Another technique, which is illustrated in FIGS. 6A and 6B, ensures that the Java libraries 600 are installed before any applications 605 are installed. This technique may also support growth of the libraries by pre-allocating additional space for future libraries. In Java, class files can only reference class files from a single distribution or installed Java class libraries. Installing libraries after an applet has been installed (as is shown in FIG. 6A) will cause the libraries (e.g., library 600A) to be relocated when the applet is deleted (i.e., when the applet becomes an erased element 610). Relocating libraries causes excessive applet updates, such that the deleted applet will force all library references to be updated on the applet. This can be avoided by installing the libraries 600 first or within the library pre-allocated area 615, as shown in FIG. 6B.

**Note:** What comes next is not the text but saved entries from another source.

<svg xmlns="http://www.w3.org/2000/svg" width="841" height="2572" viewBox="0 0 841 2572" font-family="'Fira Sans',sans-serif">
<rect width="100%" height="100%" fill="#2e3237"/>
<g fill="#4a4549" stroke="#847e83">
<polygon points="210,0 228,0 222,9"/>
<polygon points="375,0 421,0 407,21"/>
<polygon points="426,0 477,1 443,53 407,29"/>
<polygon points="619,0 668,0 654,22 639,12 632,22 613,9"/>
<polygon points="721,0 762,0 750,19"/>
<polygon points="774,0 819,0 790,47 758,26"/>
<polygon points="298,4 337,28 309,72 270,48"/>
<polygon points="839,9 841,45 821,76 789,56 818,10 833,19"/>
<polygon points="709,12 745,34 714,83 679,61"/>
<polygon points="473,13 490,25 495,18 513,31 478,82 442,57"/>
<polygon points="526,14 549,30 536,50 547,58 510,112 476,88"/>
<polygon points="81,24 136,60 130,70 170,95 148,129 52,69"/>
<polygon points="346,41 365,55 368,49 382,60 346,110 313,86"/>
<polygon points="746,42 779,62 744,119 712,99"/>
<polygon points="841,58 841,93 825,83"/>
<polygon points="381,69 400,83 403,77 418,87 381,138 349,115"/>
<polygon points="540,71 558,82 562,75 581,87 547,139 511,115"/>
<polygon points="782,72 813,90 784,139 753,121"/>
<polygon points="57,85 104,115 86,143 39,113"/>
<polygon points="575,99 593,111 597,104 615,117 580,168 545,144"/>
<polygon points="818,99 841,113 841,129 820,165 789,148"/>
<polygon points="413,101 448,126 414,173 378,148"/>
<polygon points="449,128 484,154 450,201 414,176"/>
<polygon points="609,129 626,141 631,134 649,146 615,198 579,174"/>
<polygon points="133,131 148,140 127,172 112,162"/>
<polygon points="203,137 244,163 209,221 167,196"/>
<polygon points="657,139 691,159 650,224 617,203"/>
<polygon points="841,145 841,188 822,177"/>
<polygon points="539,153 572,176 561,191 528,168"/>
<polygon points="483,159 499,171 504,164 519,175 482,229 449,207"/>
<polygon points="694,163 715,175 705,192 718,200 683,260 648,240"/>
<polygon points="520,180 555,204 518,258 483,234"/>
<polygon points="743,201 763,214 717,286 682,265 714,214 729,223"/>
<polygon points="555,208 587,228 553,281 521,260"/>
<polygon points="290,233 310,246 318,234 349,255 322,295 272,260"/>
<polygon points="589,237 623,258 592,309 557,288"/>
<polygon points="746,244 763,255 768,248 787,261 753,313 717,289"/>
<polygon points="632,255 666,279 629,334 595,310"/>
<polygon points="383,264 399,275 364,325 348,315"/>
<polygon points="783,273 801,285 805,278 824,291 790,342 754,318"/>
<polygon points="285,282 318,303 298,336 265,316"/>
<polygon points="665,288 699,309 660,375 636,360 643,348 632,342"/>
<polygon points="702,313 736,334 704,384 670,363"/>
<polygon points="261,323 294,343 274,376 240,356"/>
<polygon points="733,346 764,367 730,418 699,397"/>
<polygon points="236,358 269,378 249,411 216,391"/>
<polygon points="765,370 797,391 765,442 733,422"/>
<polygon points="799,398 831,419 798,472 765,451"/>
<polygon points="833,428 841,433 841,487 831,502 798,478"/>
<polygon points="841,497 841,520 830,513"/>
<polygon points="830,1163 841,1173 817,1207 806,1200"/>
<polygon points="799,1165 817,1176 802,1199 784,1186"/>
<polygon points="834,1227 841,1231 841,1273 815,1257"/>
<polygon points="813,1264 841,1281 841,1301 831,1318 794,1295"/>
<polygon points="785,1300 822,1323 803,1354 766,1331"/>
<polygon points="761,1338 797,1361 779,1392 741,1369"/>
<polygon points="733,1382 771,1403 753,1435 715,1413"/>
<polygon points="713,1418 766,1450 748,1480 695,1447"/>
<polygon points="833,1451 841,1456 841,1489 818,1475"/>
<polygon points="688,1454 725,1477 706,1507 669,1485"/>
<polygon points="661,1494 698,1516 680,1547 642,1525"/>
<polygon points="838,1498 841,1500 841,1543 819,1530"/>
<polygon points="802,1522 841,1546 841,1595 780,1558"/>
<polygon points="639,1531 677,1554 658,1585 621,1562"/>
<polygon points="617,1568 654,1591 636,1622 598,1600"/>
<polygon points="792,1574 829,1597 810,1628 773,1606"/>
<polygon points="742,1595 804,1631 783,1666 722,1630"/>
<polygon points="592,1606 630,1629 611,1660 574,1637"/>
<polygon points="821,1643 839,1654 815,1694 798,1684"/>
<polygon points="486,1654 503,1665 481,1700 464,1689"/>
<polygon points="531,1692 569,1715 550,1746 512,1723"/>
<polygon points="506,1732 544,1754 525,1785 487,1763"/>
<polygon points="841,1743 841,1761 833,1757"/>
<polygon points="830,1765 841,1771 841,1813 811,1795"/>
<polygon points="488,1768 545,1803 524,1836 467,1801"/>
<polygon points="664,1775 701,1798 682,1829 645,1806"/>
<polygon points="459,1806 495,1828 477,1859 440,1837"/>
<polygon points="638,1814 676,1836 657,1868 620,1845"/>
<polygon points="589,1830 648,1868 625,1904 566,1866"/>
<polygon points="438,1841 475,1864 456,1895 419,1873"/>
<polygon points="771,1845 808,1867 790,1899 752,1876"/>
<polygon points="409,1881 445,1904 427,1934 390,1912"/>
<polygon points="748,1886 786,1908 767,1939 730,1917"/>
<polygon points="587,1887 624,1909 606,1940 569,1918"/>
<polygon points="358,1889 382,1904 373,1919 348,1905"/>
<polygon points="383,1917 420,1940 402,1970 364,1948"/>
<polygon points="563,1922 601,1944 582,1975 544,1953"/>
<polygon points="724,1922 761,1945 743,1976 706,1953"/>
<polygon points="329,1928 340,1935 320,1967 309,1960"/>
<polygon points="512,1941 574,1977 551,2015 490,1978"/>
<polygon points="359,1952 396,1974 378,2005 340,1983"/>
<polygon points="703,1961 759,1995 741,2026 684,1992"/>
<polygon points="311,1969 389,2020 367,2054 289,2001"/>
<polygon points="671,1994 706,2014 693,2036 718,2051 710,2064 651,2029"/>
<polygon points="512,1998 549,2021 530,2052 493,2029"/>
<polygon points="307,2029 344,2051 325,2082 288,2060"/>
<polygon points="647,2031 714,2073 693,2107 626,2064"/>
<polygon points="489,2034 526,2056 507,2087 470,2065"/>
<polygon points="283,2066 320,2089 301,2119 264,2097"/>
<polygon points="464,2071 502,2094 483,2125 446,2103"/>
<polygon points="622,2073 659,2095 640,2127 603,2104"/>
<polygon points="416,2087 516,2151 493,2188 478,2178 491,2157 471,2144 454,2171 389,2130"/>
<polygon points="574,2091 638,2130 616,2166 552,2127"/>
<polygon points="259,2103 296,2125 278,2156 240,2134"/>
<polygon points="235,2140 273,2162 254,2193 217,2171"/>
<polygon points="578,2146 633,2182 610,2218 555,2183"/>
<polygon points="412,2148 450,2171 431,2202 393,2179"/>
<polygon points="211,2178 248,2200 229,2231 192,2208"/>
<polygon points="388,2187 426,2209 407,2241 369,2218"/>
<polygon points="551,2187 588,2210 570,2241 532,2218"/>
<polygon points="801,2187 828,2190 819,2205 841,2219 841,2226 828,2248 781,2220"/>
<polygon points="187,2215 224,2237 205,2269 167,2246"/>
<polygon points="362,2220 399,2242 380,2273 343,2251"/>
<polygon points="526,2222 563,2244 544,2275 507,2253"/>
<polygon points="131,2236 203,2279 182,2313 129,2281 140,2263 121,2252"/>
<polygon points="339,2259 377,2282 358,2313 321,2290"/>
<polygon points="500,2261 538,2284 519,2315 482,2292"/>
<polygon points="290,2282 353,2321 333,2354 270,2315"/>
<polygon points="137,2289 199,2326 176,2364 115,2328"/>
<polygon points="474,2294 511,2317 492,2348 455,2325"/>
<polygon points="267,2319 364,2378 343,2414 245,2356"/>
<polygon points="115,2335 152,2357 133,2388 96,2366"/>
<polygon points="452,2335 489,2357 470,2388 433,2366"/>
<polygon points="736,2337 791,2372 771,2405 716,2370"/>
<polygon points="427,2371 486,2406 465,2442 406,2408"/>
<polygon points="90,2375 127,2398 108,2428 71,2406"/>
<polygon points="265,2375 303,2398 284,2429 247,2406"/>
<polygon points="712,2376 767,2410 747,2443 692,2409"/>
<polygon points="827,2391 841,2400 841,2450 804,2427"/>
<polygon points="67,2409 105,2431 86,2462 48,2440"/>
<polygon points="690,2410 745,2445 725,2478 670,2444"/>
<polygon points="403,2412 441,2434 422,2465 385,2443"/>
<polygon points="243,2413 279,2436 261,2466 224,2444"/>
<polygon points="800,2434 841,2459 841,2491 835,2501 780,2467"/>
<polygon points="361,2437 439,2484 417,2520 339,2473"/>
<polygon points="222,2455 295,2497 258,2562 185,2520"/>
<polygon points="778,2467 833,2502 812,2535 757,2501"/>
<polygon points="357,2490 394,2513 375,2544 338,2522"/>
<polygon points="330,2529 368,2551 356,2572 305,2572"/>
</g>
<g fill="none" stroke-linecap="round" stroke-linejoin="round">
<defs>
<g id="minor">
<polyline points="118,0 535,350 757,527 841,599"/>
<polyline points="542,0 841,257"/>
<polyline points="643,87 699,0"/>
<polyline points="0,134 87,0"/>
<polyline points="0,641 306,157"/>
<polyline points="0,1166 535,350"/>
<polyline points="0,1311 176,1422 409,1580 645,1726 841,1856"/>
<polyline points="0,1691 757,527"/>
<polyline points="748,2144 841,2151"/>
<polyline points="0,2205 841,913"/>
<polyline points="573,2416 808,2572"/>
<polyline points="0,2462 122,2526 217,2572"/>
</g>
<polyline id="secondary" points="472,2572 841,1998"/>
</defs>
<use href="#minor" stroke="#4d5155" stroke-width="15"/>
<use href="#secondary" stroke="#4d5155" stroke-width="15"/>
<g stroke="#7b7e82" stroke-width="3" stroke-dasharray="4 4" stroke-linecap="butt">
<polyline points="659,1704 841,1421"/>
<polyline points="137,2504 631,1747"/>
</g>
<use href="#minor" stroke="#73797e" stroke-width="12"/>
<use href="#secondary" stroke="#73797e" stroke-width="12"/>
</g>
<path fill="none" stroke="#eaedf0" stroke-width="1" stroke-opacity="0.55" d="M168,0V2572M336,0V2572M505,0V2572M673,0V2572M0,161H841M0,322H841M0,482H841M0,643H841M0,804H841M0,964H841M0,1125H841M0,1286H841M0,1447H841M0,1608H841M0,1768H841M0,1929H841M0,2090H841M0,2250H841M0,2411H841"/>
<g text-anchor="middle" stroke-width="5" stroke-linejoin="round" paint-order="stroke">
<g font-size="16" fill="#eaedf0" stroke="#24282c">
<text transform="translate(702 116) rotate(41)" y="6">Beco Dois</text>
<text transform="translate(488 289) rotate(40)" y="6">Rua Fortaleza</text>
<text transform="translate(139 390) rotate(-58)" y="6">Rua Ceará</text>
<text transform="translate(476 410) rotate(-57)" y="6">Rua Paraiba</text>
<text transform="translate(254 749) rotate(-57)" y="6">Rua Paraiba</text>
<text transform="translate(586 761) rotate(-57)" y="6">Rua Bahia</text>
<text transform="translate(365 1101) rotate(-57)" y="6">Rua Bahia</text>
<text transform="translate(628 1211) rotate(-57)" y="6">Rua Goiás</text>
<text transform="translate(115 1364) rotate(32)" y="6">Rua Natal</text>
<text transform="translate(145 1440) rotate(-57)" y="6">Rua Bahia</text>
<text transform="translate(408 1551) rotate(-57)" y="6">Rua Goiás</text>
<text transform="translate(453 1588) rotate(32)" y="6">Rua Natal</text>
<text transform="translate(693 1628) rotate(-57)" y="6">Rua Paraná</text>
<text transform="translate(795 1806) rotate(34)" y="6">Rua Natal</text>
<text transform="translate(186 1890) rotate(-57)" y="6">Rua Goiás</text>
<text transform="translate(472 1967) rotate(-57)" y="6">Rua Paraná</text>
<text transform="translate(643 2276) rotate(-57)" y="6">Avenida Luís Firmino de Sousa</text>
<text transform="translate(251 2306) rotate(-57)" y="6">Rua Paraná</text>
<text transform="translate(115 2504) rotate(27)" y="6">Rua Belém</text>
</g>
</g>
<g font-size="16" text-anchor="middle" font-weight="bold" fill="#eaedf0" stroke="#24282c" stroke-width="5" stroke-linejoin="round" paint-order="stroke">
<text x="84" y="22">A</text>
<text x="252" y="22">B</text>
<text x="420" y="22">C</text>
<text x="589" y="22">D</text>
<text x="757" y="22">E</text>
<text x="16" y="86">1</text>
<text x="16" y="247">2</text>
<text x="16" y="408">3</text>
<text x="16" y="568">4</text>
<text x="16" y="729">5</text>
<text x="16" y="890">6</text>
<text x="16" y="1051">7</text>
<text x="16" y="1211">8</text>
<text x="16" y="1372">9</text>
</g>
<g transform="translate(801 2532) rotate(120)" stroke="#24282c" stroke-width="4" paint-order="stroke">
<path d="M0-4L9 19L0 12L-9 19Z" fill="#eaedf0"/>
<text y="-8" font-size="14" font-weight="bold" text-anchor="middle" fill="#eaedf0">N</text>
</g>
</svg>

Similar results may be in obtained by installing elements in an order based on the frequency with which the elements are updated. Thus, an element that is frequently updated may be installed later so that subsequent deletion and replacement of the element has a reduced impact on other elements. A number of implementations have been described. Nevertheless, it will be understood that various modifications may be made. For example, when providing updates to applications, some updates may be additions of code to the existing application and not replacements of code.
Other implementations are within the scope of the following claims.